Ich schilderte meine Vernehmung Schritt für Schritt – die wiederholten Fragen, das Gebrüll, die Drohungen, die Schläge. Ich erklärte ihr, welche schreckliche Angst ich gehabt hatte.
»Ich bin ja nicht von allein auf diese Geschichte gekommen«, sagte ich. »Sie wussten, dass ich mit Raffaele die ganze Nacht in seiner Wohnung gewesen war. Aber plötzlich wollten sie wissen, warum ich angeblich noch einmal losgegangen war, wen ich treffen wollte, wer Patrick war, ob ich ihn in die Villa gebracht hatte. Sie behaupteten steif und fest, ich wüsste, wer der Mörder ist, und ich käme für dreißig Jahre ins Gefängnis, wenn ich nicht kooperieren würde.«
»Amanda«, sagte sie mit weit aufgerissenen Augen, »ich kann es nicht fassen, dass du das alles allein durchstehen musstest.«
Ich erklärte ihr, ich hätte die Zeugenaussagen aus Verwirrung und Erschöpfung unterschrieben, aber im ersten stillen Moment für mich begriffen, dass das, was ich da unter Druck ausgesagt hatte, vielleicht gar nicht stimmte. »Ich dachte, ich könnte meine Fehler korrigieren, indem ich alles schriftlich kläre«, sagte ich. »Aber stattdessen bin ich verhaftet worden.«
Meine Mutter hörte mir zu, zog mich enger an sich. Es gab nicht einen einzigen Moment, in dem es mir vorgekommen wäre, als würden meine Worte sie nicht erreichen.
Als ich mit meiner Geschichte fertig war, brachte ich den Mut auf, ihr die Frage zu stellen, die mich immer in Panik versetzt hatte, sobald ich daran dachte. Was soll ich tun, wenn sie »Nein« sagt oder »Ich weiß nicht«?
Ich atmete einmal tief durch. Ihr in die Augen zu schauen traute ich mich nicht. »Glaubst du mir?«
Die Überraschung konnte ich ihr deutlich ansehen. Und dann die Traurigkeit. »Ja, natürlich glaube ich dir! Ach meine Süße, was denn sonst?«
Die gewaltige Last, die ich herumgeschleppt hatte, fiel von mir ab.

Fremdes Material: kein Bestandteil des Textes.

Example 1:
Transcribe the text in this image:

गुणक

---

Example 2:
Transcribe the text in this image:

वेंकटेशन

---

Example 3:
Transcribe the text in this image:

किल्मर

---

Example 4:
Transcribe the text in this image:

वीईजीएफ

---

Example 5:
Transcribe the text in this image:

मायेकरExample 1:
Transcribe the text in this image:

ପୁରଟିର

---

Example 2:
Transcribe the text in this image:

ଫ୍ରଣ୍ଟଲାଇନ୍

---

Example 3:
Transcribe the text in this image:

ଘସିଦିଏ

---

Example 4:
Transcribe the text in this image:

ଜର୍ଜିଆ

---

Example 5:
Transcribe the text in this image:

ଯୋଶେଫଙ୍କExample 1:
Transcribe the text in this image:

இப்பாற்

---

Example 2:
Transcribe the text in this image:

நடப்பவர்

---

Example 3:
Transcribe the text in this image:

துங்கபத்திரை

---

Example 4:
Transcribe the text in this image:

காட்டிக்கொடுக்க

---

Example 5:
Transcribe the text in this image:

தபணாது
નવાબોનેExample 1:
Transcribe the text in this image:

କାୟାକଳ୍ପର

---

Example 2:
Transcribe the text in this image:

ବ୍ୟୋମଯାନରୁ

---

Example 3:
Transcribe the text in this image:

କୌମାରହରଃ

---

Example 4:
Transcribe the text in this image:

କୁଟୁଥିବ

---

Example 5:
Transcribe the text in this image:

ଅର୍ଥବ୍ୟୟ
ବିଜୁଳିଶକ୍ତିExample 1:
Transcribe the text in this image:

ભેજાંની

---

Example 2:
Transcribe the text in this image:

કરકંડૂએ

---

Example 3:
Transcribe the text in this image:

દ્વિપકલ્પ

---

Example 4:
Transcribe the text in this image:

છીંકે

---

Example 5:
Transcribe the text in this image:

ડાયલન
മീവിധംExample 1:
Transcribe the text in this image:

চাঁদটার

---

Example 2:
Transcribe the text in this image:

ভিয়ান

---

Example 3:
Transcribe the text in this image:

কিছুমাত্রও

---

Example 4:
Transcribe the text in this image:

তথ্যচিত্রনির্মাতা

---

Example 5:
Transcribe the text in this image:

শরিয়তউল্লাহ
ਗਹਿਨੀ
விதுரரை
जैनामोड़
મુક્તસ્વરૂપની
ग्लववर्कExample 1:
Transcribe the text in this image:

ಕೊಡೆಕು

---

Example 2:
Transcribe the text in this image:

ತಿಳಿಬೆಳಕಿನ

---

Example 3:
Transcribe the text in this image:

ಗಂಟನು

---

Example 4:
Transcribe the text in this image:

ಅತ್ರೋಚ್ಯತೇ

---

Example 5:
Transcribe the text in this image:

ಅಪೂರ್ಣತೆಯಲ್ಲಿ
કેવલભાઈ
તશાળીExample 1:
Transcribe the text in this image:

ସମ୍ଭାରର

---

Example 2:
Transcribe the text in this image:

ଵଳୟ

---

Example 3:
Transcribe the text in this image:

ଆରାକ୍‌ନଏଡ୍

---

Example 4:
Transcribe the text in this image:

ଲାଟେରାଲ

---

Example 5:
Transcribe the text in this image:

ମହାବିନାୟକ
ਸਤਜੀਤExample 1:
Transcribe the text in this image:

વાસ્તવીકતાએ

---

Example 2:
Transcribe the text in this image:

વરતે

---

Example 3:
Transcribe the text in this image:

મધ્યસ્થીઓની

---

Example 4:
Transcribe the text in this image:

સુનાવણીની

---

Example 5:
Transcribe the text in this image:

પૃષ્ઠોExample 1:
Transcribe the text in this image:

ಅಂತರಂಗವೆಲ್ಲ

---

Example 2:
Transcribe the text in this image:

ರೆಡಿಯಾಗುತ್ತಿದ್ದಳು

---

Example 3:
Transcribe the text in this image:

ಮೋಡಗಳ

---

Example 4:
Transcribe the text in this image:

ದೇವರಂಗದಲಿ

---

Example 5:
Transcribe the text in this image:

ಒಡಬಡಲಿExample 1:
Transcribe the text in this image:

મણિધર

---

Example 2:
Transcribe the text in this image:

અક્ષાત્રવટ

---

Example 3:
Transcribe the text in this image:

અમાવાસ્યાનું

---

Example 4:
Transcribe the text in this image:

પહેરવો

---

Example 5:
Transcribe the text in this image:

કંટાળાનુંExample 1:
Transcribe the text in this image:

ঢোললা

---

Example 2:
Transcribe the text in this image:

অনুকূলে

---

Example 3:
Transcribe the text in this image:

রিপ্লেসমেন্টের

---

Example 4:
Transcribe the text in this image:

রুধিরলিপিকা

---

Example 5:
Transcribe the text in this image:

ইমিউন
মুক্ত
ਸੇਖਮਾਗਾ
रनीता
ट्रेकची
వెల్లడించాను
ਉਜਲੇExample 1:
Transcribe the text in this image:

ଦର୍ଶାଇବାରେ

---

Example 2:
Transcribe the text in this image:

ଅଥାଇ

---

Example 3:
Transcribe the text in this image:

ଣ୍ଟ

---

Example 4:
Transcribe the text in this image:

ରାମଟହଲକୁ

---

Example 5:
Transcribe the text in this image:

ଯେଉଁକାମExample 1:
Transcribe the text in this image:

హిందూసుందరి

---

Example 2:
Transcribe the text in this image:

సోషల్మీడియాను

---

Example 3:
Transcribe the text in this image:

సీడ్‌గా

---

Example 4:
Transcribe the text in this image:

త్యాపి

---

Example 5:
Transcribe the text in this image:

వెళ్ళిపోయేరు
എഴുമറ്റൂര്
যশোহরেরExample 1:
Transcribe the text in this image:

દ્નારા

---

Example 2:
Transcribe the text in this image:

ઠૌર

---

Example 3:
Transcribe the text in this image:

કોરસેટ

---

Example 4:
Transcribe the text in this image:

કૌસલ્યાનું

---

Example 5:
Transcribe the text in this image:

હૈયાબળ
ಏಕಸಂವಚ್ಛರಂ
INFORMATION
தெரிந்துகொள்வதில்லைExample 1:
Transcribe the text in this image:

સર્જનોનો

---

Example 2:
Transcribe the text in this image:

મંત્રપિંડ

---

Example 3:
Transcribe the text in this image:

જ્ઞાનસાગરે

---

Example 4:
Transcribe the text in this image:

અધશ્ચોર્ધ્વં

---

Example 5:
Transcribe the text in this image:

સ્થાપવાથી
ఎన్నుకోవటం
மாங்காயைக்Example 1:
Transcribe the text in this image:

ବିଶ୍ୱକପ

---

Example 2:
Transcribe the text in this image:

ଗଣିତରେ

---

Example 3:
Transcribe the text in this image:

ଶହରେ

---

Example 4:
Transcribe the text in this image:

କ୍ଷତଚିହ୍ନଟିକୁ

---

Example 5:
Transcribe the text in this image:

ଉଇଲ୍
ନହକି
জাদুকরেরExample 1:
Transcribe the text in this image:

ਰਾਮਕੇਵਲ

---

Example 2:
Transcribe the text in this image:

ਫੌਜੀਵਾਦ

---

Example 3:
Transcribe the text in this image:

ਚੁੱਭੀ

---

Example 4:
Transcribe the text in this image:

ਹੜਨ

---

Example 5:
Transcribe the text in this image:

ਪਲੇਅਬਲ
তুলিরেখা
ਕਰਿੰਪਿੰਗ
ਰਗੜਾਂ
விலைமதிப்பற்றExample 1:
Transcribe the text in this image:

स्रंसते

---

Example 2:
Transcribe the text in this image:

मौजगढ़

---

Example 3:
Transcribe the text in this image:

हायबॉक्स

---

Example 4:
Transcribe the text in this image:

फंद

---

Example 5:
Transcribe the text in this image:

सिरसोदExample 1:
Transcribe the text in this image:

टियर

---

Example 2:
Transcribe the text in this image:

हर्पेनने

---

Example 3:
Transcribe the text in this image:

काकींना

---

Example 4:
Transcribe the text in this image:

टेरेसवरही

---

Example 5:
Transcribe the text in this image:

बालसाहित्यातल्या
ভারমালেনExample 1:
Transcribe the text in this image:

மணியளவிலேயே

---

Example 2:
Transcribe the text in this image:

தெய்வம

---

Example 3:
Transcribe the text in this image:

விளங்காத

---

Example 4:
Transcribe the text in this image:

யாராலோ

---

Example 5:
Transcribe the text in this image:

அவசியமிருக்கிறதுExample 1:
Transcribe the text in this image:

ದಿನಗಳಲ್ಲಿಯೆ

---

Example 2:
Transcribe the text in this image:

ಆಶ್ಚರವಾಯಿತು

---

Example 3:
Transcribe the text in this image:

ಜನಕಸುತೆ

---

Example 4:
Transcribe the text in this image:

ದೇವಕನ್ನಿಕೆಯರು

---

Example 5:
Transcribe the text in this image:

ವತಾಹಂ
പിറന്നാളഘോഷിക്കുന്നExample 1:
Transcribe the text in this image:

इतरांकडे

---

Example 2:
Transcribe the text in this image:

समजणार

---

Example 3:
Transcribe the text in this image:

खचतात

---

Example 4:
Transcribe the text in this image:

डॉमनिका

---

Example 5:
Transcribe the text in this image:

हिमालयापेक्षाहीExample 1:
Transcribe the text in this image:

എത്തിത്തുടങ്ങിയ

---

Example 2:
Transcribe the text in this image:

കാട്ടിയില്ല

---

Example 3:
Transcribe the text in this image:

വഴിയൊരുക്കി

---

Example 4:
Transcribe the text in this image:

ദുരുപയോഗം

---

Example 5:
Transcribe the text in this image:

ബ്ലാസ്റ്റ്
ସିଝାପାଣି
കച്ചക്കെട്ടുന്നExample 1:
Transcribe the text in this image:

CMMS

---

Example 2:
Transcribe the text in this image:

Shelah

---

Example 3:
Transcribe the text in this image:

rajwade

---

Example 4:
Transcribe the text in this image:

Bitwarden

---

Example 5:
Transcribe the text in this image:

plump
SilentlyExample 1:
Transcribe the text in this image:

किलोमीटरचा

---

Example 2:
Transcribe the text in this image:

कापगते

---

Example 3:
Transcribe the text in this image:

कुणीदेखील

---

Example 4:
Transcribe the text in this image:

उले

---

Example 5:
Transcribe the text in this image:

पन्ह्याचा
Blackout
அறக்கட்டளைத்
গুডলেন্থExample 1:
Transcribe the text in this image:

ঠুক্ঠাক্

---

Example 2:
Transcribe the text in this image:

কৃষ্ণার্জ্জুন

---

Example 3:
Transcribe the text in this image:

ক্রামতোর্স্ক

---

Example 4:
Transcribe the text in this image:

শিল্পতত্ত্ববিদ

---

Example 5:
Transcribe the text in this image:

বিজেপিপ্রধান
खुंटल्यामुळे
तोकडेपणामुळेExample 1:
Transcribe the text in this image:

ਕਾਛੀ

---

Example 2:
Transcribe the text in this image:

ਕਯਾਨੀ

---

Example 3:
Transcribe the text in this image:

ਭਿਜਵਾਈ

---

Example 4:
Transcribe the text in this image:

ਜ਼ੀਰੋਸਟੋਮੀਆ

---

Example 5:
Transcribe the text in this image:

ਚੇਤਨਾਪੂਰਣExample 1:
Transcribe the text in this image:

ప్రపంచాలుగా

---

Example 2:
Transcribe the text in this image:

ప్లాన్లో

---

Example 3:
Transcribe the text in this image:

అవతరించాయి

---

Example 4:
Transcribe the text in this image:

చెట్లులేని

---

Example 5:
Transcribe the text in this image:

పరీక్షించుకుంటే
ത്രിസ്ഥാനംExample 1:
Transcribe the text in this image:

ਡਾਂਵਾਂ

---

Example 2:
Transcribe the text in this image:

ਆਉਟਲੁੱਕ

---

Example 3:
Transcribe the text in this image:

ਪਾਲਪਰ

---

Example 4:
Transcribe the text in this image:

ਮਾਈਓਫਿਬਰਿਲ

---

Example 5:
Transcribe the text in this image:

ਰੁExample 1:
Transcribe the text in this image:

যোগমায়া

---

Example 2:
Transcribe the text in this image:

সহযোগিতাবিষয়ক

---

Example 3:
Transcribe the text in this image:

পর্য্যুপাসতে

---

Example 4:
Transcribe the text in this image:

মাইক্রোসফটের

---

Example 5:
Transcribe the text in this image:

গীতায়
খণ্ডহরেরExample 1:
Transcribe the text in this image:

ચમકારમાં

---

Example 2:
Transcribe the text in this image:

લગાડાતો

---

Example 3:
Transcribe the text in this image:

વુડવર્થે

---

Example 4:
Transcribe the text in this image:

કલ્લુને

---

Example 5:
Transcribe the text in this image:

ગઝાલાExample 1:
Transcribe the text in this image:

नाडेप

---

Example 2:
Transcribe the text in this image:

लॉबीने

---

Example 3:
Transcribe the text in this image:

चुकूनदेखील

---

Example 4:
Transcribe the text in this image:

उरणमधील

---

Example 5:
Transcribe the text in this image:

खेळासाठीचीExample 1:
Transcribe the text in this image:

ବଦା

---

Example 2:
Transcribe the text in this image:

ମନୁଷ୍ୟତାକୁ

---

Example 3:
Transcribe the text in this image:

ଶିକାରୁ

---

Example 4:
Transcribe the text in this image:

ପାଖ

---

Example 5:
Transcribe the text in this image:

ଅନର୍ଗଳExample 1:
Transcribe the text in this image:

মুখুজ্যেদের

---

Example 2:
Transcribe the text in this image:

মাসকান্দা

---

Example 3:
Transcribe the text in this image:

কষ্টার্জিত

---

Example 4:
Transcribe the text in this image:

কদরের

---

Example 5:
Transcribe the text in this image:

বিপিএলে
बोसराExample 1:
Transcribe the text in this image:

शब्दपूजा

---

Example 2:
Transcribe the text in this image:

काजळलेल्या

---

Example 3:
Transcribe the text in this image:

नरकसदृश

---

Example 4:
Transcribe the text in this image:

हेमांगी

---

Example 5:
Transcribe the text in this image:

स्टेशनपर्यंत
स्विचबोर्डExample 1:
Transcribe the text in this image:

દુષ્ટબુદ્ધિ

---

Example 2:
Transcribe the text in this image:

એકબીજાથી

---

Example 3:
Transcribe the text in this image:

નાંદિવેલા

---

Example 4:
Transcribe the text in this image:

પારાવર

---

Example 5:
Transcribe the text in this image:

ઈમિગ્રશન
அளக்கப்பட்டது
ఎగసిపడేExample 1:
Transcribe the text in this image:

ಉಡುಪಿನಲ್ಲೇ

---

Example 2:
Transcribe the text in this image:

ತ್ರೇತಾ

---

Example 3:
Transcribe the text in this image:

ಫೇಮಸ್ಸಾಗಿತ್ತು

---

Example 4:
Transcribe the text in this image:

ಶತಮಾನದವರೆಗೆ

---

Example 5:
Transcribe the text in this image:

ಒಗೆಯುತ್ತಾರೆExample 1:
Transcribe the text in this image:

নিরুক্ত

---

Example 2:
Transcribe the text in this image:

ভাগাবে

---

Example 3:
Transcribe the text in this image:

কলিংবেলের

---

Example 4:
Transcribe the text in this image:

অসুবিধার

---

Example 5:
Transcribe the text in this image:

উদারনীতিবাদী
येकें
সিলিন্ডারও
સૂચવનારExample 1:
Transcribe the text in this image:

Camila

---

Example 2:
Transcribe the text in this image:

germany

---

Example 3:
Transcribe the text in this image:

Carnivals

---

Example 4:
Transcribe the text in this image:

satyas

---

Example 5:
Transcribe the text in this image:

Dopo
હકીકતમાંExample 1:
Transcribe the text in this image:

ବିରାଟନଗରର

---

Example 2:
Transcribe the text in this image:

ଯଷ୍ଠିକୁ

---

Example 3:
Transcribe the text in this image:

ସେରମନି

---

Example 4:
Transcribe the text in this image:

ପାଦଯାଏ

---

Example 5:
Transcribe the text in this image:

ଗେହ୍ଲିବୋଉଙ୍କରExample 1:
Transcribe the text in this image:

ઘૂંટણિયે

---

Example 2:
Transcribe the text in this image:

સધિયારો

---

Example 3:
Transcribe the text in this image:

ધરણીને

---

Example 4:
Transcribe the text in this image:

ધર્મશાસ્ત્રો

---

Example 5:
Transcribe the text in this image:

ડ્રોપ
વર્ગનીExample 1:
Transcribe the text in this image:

Ich fühlte mich schwindlig vor Erleichterung. Dies war das erste Mal seit der Zeit vor meiner Verhaftung, dass ich mit jemandem sprach, der wusste, dass ich unschuldig war, der an mich glaubte. Das zu hören hatte ich mich seit Tagen gesehnt – von wem auch immer! Natürlich erfuhr ich es vom wichtigsten Menschen in meinem Leben.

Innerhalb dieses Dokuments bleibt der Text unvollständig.